··· Supplied records ···
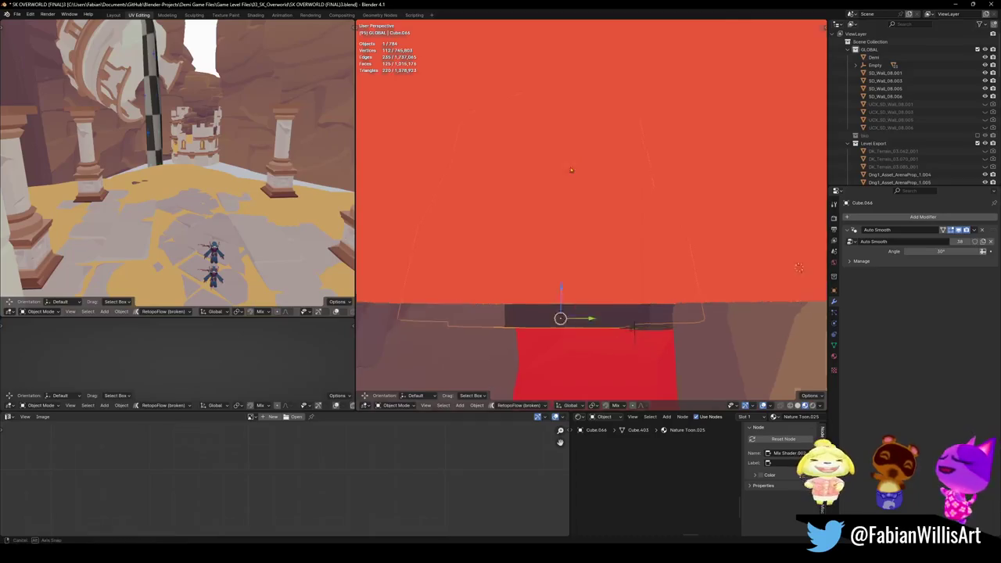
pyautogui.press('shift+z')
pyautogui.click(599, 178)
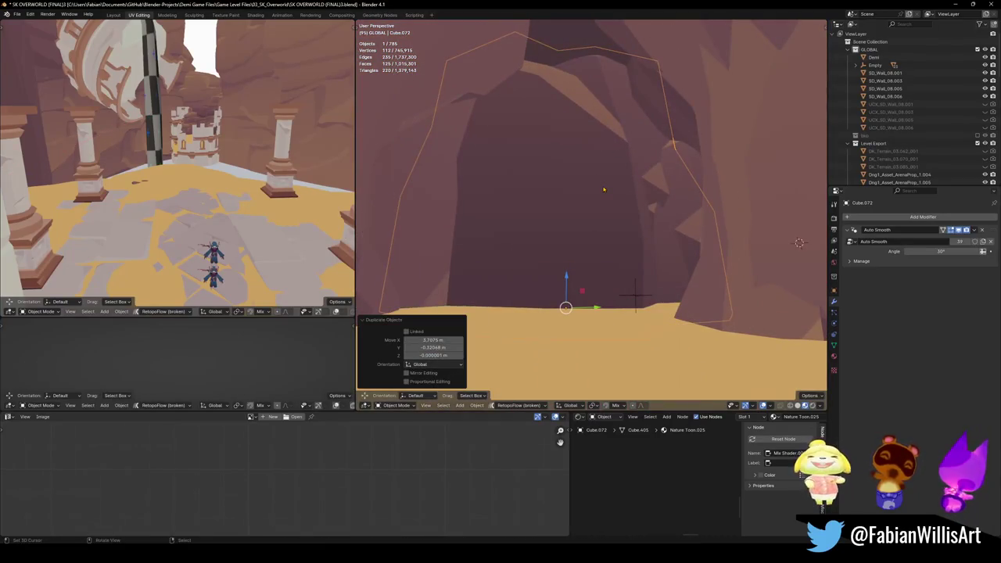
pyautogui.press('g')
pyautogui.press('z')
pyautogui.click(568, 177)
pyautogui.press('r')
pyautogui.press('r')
···
Set down exactly the lines above, from the one containing "pyautogui.press('g')" to the final line of the material, with both ends kept and no other lines.

pyautogui.press('g')
pyautogui.press('z')
pyautogui.click(568, 177)
pyautogui.press('r')
pyautogui.press('r')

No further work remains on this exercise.